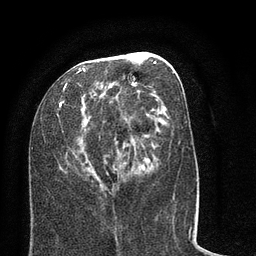
Breast MRI (dynamic contrast-enhanced), one axial slice; slice 34 of 80 in the series (ordered by position); cropped to one breast; dynamic contrast-enhanced series, time point 2 of 8 at this slice position (early post-contrast); 3 T; TE 2.1 ms, TR 5 ms; 2 mm slice thickness; 256 × 256 image matrix, field of view 160 × 160 mm. Female patient.
Annotated regions visible in this slice (semi-automatic segmentation, software-assisted and operator-edited):
- enhancing-tissue mask used for the functional tumour volume (all voxels passing the contrast-enhancement thresholds inside the analysis volume; usually the tumour): bounding box (x1, y1, x2, y2) in pixels: (57, 52, 173, 192)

What you are asked to do → Starting at the line with "Annotated regions visible", copy each line through the end of the data, both ends included, and give nothing else.

Response for this exercise →
Annotated regions visible in this slice (semi-automatic segmentation, software-assisted and operator-edited):
- enhancing-tissue mask used for the functional tumour volume (all voxels passing the contrast-enhancement thresholds inside the analysis volume; usually the tumour): bounding box (x1, y1, x2, y2) in pixels: (57, 52, 173, 192)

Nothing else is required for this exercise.